Для многих поколений посетителей аббатства звуки его будничной жизни становились неотъемлемой частью общего впечатления. Стоять, сидеть или двигаться в огромной живой церкви — это не только визуальный, но и звуковой опыт — зримый и даже ощущаемый (так слепые могут чувствовать расположение предметов в комнате). Позволю себе вновь процитировать слова Мильтона («Il Penseroso») о высокой кровле, могучих опорах и готических сводах. Поэт говорит:
Человек, написавший в «Ареопагитике», что он не умеет восхвалять смиренную, «ускользающую» добродетель, в этом стихотворении не желает погружаться в священную тишину.

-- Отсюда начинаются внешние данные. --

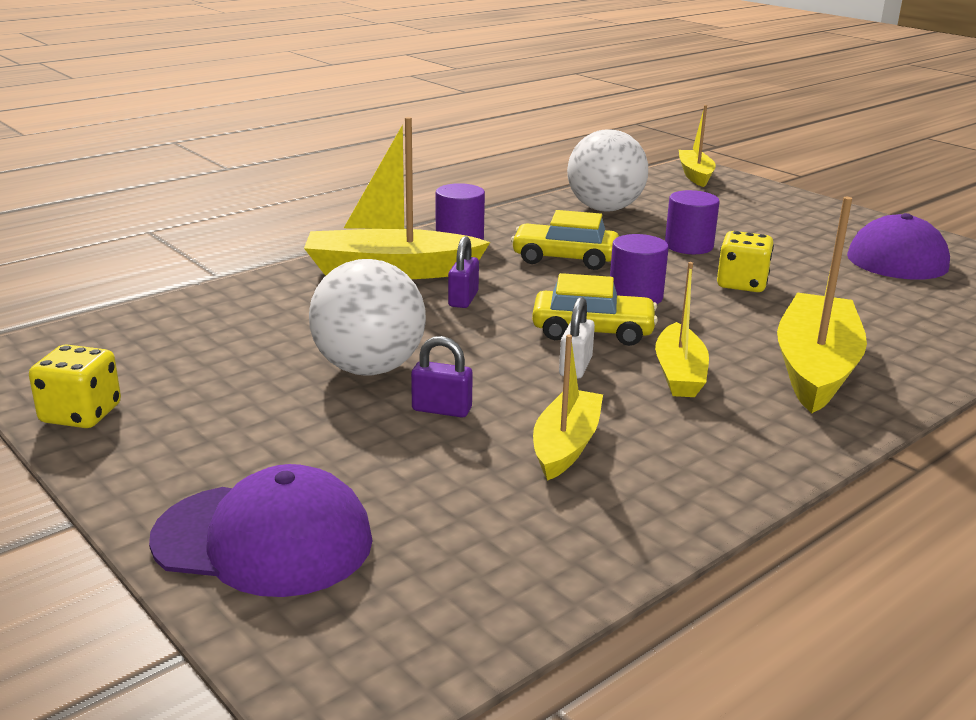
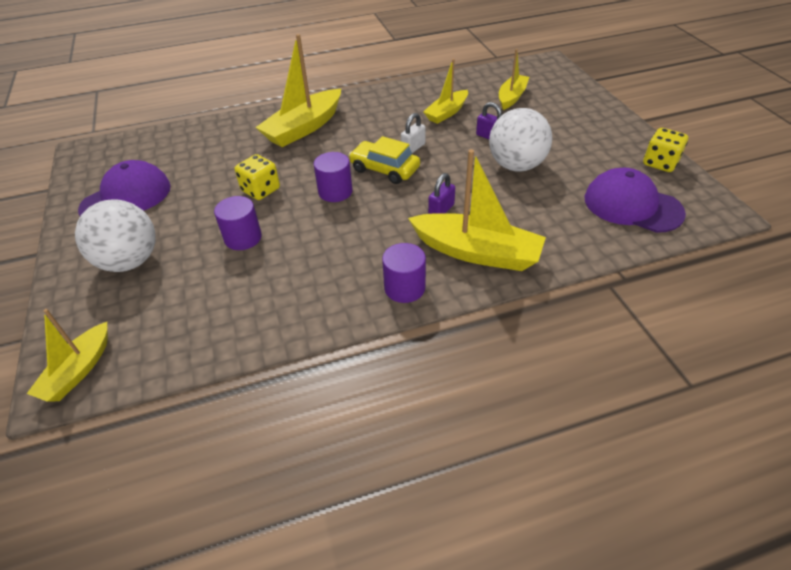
camera: 155 degrees left, 20 degrees up
purple cap [149,464,373,597] -> purple cap moved to [584,168,686,233]
yellow car [511,210,619,270] -> none
white ball [567,129,648,212] -> white ball moved to [75,199,155,272]
yellow boat [655,262,709,397] -> yellow boat moved to [499,49,529,110]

Звук — не просто звук, а громкий шум — наполняет готическое призывание небес на грешную землю.
Для Неда Уорда в аббатстве словно звучала музыка, предвещавшая небесное блаженство. Как и его рассказчик, деревенский житель, прибывший в город и восхищающийся архитектурой и древностью здания, Уорд сам поражался и восторгался, а когда колокол зазвонил к вечерне и открылись хоры, восторг сменился благоговением:
Наши души приобщались к божественной гармонии музыки, вознесшейся над повседневностью веры; небесное начало этой музыки имеет огромное влияние на кающееся сердце, оно усиливает наш пыл, направляет расстроенное воображение, отводит от горестных мыслей и дарует человеку ощущение Божественного всеприсутствия, познав которое, он готов будет воспринять небесное утешение.

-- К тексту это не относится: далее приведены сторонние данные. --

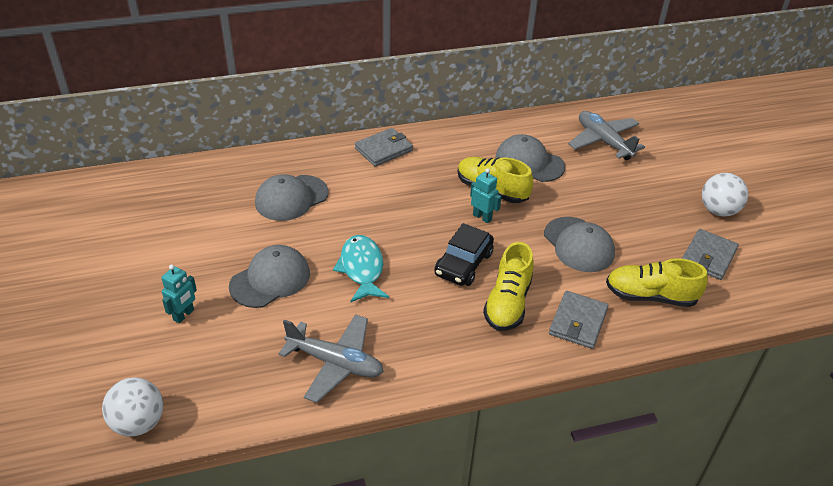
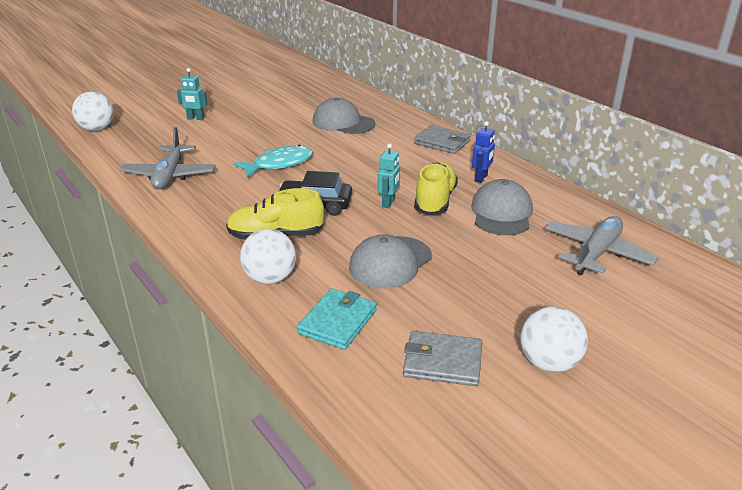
camera: 70 degrees right, 10 degrees down
grey cap [229,245,310,308] -> none
grey wallet [549,291,609,349] -> white ball [240,229,296,284]
yellow shoe [606,258,708,307] -> turquoise wallet [297,289,377,350]
none -> blue robot [472,121,495,183]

(«Удобная форма раскаяния», — скажем мы, тем паче что автор продолжает: «Когда наши души отдохнут от этого духовного подвига…»)

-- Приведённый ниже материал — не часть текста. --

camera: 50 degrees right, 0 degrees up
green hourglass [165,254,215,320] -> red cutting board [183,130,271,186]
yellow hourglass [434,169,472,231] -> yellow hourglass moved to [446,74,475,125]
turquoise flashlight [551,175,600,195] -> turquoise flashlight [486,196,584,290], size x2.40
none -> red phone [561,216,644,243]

Маколей называл аббатство «храмом тишины». Эдмунда Берка пугала «священная тишина» собора; в таком огромном здании, самом большом в городе, тишина казалась почти ощутимой и даже доставляла удовольствие абсолютным отсутствием звука. Вашингтон Ирвинг ощущал приятную меланхолию: «Нигде не испытываешь такого глубокого чувства одиночества, как здесь, когда ступаешь по тихой и пустынной церкви, которая ранее служила сценой для многолюдных и пышных церемоний». Впрочем, Ирвинг не говорит об абсолютной тишине, хотя и называет аббатство «вместилищем безмолвия», которое удерживает звуки внутри своих стен, — а звуки достигают слуха практически отовсюду, Ирвинг противопоставляет «мрачные своды и тихие боковые нефы» мирским сплетням, проникающим в религиозное пространство, «звукам “бытия”», громыханию проезжающего мимо экипажа, голосам толпы и «негромкому радостному смеху». Церковные стены кажутся одновременно прочными и тонкими, как бумага, — как граница между жизнью и смертью. Насколько сегодняшнее аббатство с толпами туристов отличается от того аббатства, которое описывал Ирвинг, рассуждавший о «странном воздействии на чувства, когда обыденная суета течет вдоль древних стен и бьется о них, точно морской прибой».
Ирвинг также писал, что собственные звуки аббатства — неотъемлемая часть его очарования. Даже тиканье часов, доносящееся из клуатров, не просто абстракция, но своего рода голос, жаждущий поведать историю о «тревогах уходящего времени, услышанную среди могил». Внутри церкви Ирвинг получал удовольствие от «отдаленного голоса священника, читающего вечернюю службу, и от едва слышного ответа хора»; он подробно рассказывает о нисходящих и восходящих звуках органа, торжественных голосах певчих — по правде сказать, впадает в банальность. Ирвингу казалось, что эта музыка не противоречит древней мрачности аббатства, гармонирует с ним. Вечерняя служба зимой — сочетание звука и неровного света в затемненных нишах, где горят тонкие свечи, а хористы словно превращаются в белые силуэты на фоне темно-коричневых дубовых опор.